(CJES/IFEX) – Larisa Arap, a member of the opposition movement United Civil Front, has been forcibly hospitalized in a Murmansk psychiatric clinic. Yelena Vasilyeva, the head of the movement’s Murmansk division, told CJES Arap’s hospitalization occurred following the publication of her article on the city’s psychiatric clinics in a special edition of the movement’s newspaper. […]
(CJES/IFEX) – Larisa Arap, a member of the opposition movement United Civil Front, has been forcibly hospitalized in a Murmansk psychiatric clinic.
Yelena Vasilyeva, the head of the movement’s Murmansk division, told CJES Arap’s hospitalization occurred following the publication of her article on the city’s psychiatric clinics in a special edition of the movement’s newspaper. In her article, Arap addressed the issue of violence used by medical staff in the treatment of mental patients in the regional psychiatric hospital.
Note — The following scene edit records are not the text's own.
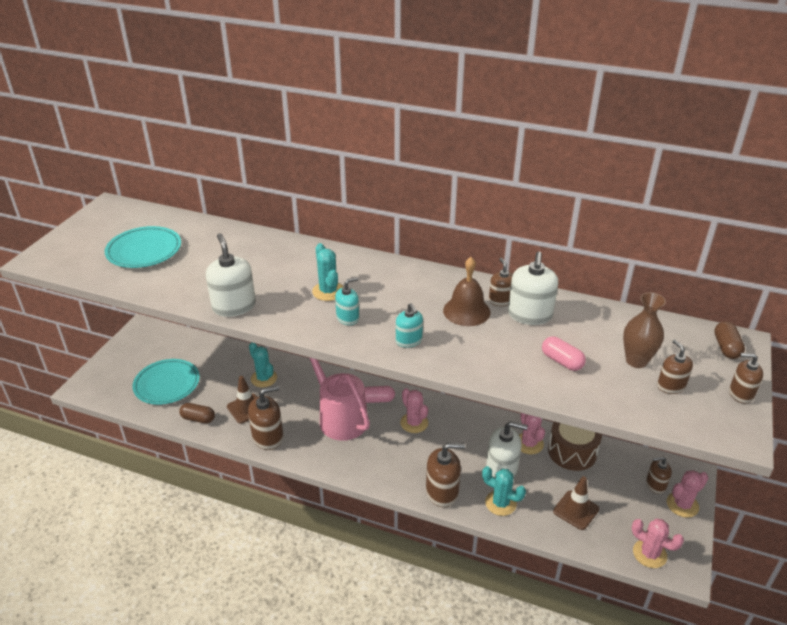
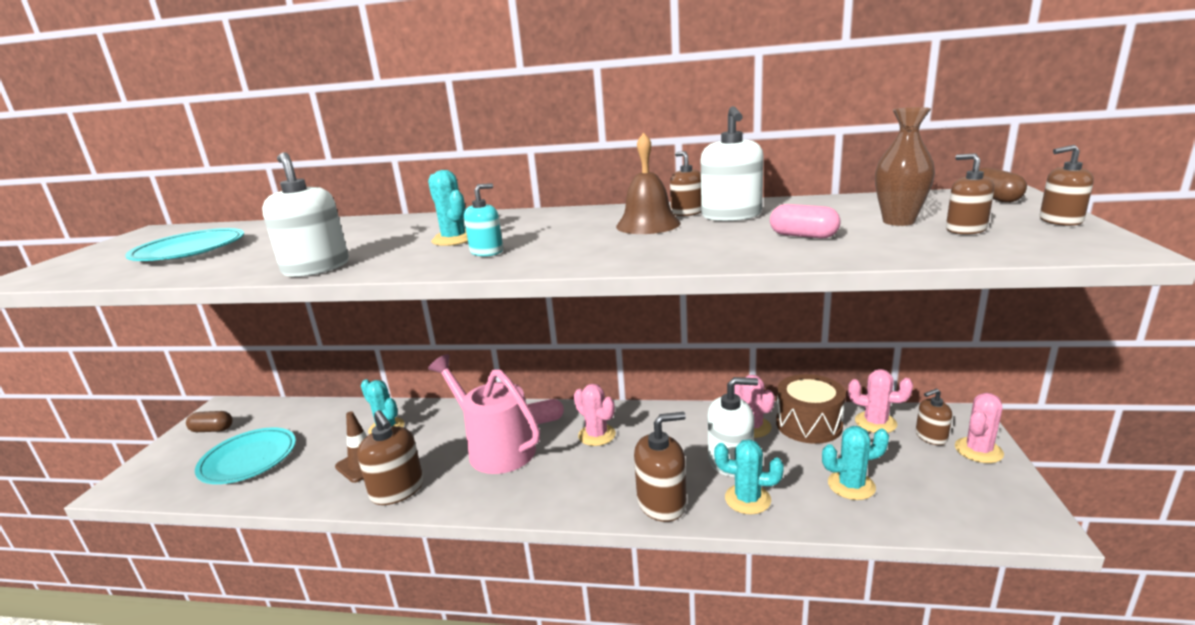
camera: 10 degrees left, 15 degrees down
(198, 418) = (292, 489): brown capsule -> brown capsule (212, 430)
(268, 437) = (397, 490): brown soap dispenser -> brown soap dispenser turned 90 degrees clockwise
(409, 340) = (581, 254): turquoise soap dispenser -> none
(576, 510) = (851, 485): brown traffic cone -> turquoise cactus
(649, 554) = (980, 515): pink cactus -> pink cactus (875, 422)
“On July 5 [2007], Larisa went to the clinic to get some papers she needed. A month before, she had undergone a medical examination to re-register her driving license. When she entered the psychiatrist’s office and gave her name, she was surprised by the reaction of doctor Olga Reshet, who asked her whether she was the journalist who had written the article on the clinic. Larisa said she was indeed that journalist. The doctor then called for the police and an ambulance. Larisa had her hands bound and was taken to the Murmansk psychiatric hospital. When her husband and daughter came to the clinic, the doctor on duty threw a copy of the newspaper containing Larisa’s publication in their faces. He began yelling at them that no one has a right to write on what is going on in the hospital [. . .],” Vasilyeva told CJES.
Vasilyeva also said that Arap’s relatives had filed a written request for information regarding the journalist’s diagnosis, to which the doctors responded that they would not disclose that information as it constituted a medical secret, although by law close relatives have a right to be informed of the diagnosis in such cases. Moreover, the doctors were required to notify the journalist’s relatives of her forcible hospitalization within 24 hours, but only did so on 24 July.
“Patients can only be forcibly treated under a court ruling. But the trial was only held on July 18,” said Vasilyeva.
Vasilyeva and Arap’s relatives believe that the hospital administration is punishing the journalist for her article. “On the other and, we do no rule out [the possibility] that the doctors received instructions from the political department of the Federal Security Service, which was created on April 7 to combat opposition movements, and Larisa Arap is an active member of an opposition movement,” said Vasilyeva.
Vasilyeva also said United Civil Front leader Garry Kasparov is currently preparing to send urgent appeals to Russian human rights ombudsman Vladimir Lukin and presidential human rights adviser Ella Panfilova to intervene in the situation.